→ **TASK INPUTS**
BEGIN

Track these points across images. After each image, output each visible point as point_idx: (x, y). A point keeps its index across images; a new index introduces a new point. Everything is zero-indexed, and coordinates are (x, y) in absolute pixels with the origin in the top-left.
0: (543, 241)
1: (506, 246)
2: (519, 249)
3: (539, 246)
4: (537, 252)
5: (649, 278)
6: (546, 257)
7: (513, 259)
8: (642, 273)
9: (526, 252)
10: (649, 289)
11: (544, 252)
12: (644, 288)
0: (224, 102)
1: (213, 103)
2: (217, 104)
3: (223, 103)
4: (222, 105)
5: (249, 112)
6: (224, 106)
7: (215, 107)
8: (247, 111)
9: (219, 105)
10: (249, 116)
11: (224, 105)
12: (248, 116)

END

→ **PROBLEM**
Can you copy out the lines of the records, without any changes, starting with the first line and going on through the line that contains "0: (543, 241)"?

→ **RESULT OF THIS TASK**
Track these points across images. After each image, output each visible point as point_idx: (x, y). A point keeps its index across images; a new index introduces a new point. Everything is zero-indexed, and coordinates are (x, y) in absolute pixels with the origin in the top-left.
0: (543, 241)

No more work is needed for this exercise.